Provably Robust Adversarial Examples
This addresses the challenge of creating reliable adversarial examples for testing and improving deep neural network defenses, particularly against state-of-the-art methods like randomized smoothing, with incremental advancements in certification techniques.
The paper tackles the problem of generating adversarial examples that are provably robust to real-world perturbations like pixel intensity changes and geometric transformations, introducing a method called PARADE that successfully finds large provably robust regions containing up to approximately 10^599 adversarial examples.
We introduce the concept of provably robust adversarial examples for deep neural networks - connected input regions constructed from standard adversarial examples which are guaranteed to be robust to a set of real-world perturbations (such as changes in pixel intensity and geometric transformations). We present a novel method called PARADE for generating these regions in a scalable manner which works by iteratively refining the region initially obtained via sampling until a refined region is certified to be adversarial with existing state-of-the-art verifiers. At each step, a novel optimization procedure is applied to maximize the region's volume under the constraint that the convex relaxation of the network behavior with respect to the region implies a chosen bound on the certification objective.

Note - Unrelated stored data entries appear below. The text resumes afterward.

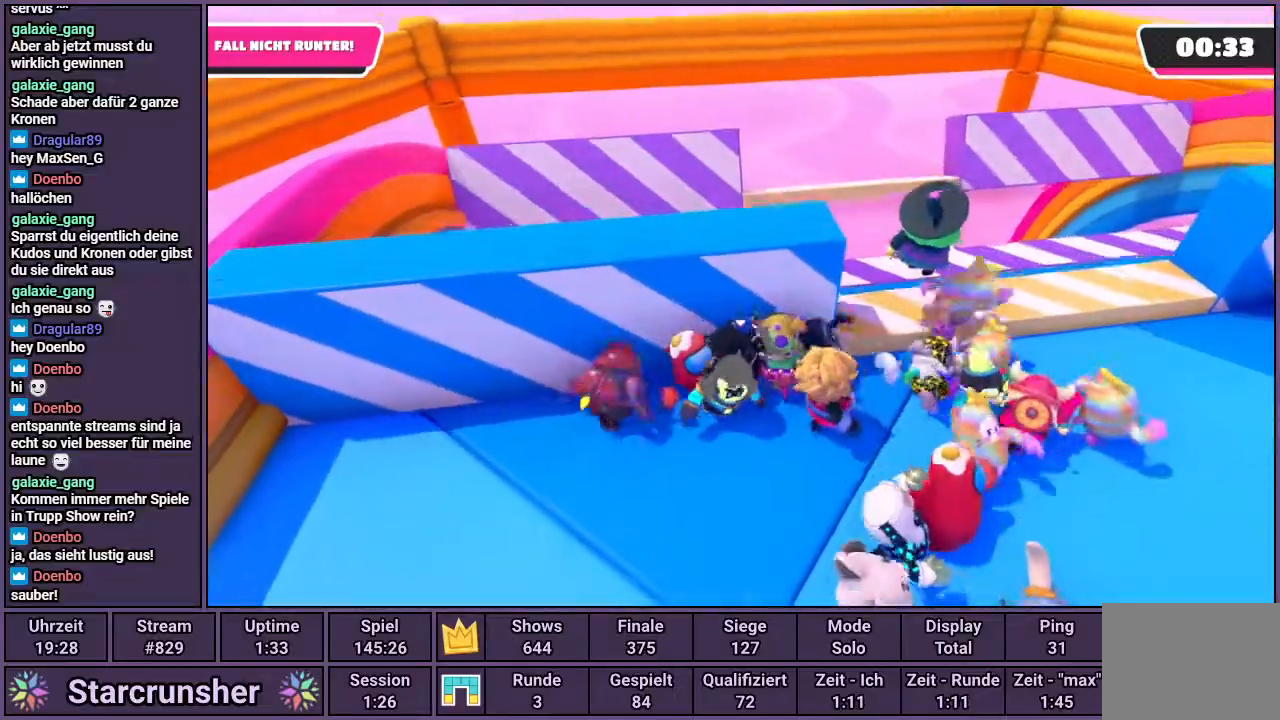
{"buttons": [], "left_stick": "up", "right_stick": "center", "events": [[333, "left_stick", "right"], [500, "left_stick", "up"]]}
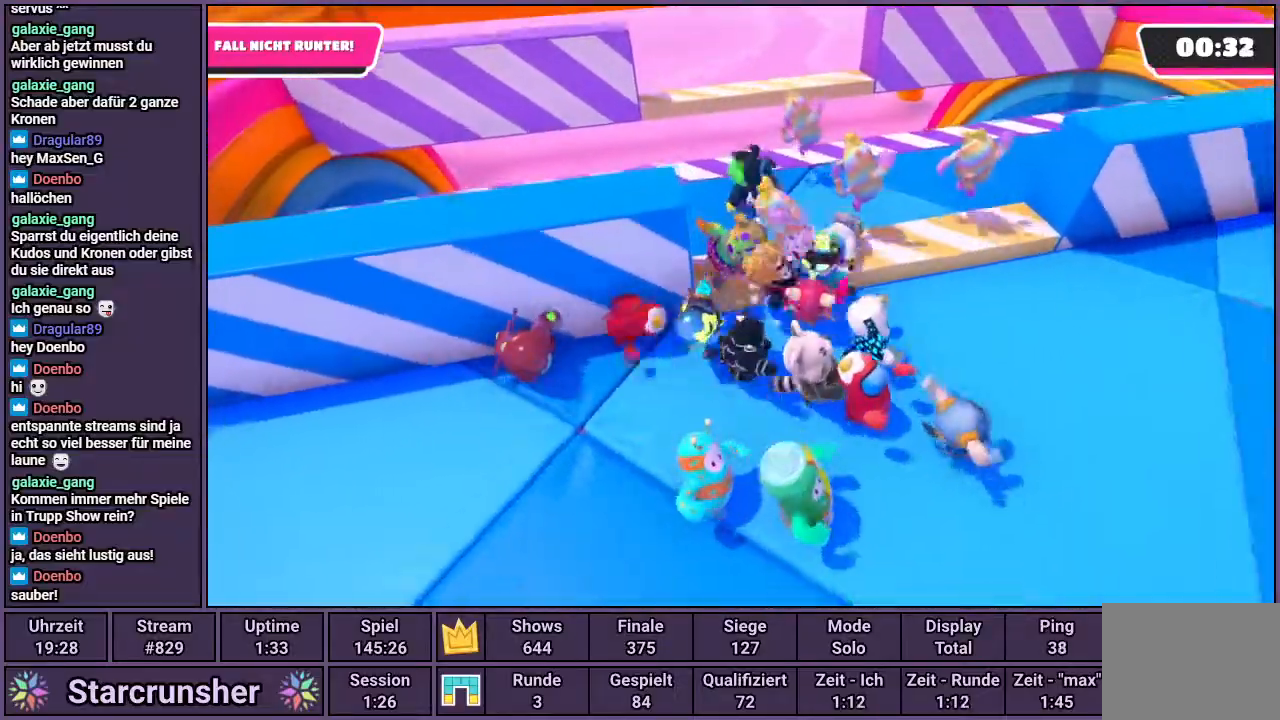
{"buttons": [], "left_stick": "up", "right_stick": "center", "events": [[17, "CROSS", "down"], [333, "CROSS", "up"]]}
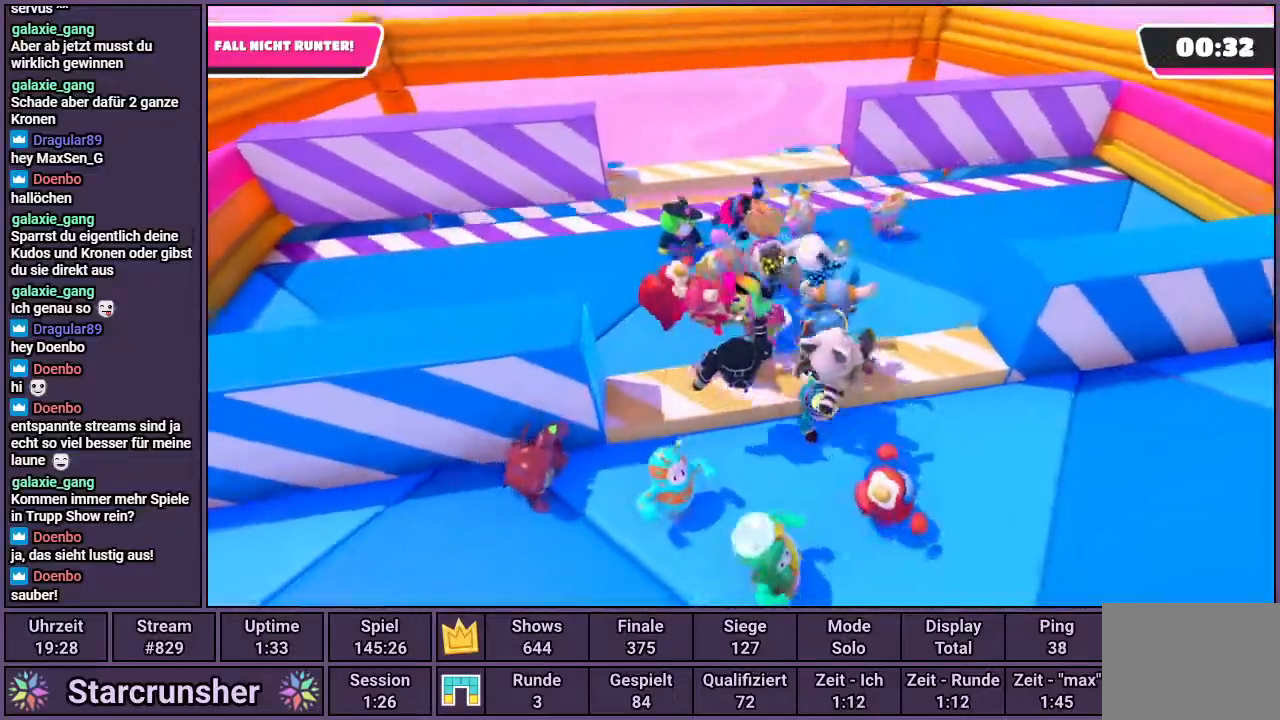
{"buttons": [], "left_stick": "up-left", "right_stick": "center", "events": [[100, "SQUARE", "down"], [183, "SQUARE", "up"], [200, "left_stick", "up-left"]]}
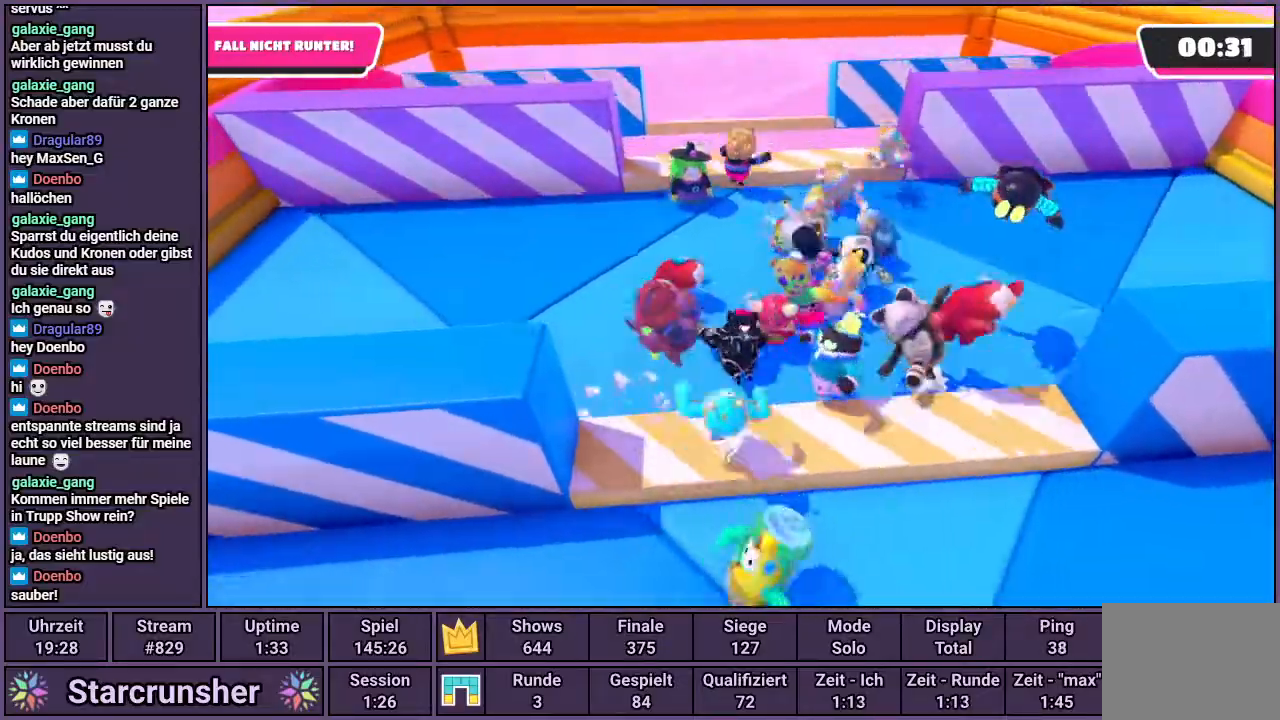
{"buttons": [], "left_stick": "up-left", "right_stick": "center", "events": []}
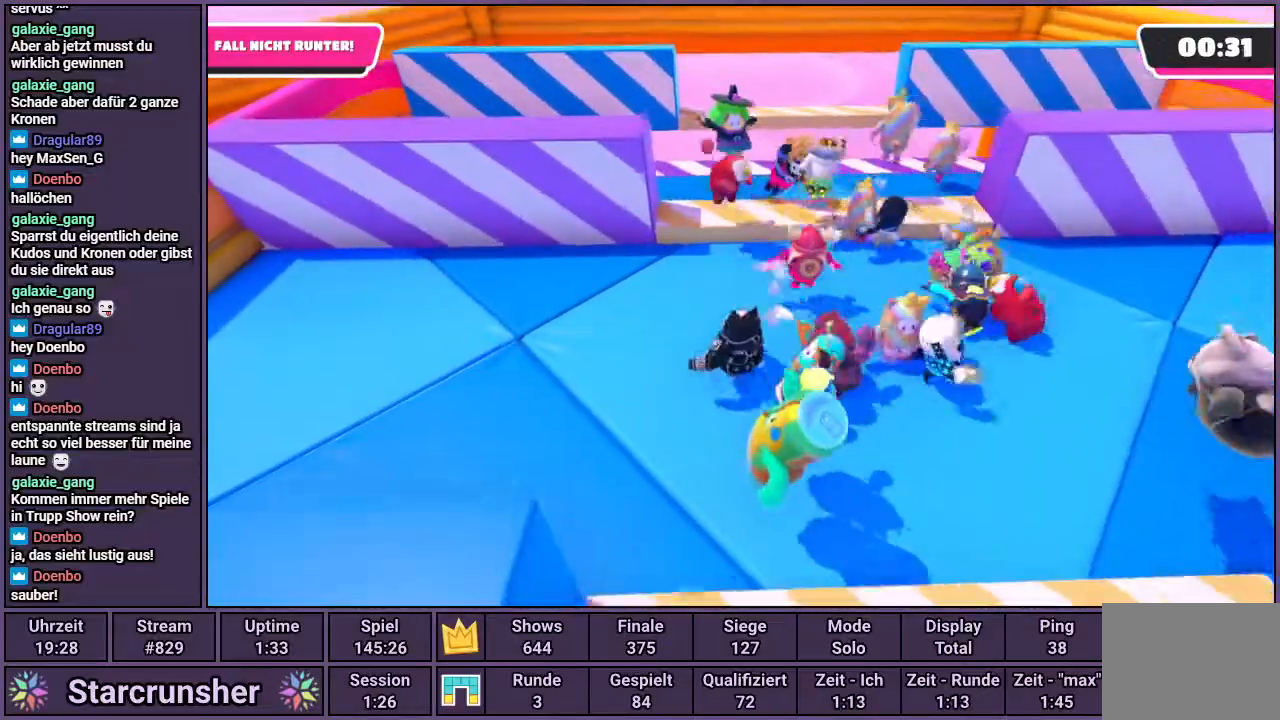
{"buttons": ["CROSS"], "left_stick": "up-left", "right_stick": "center", "events": [[50, "left_stick", "up"], [167, "CROSS", "down"], [417, "left_stick", "up-left"]]}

Our experimental evaluation shows the effectiveness of PARADE: it successfully finds large provably robust regions including ones containing $\approx 10^{573}$ adversarial examples for pixel intensity and $\approx 10^{599}$ for geometric perturbations. The provability enables our robust examples to be significantly more effective against state-of-the-art defenses based on randomized smoothing than the individual attacks used to construct the regions.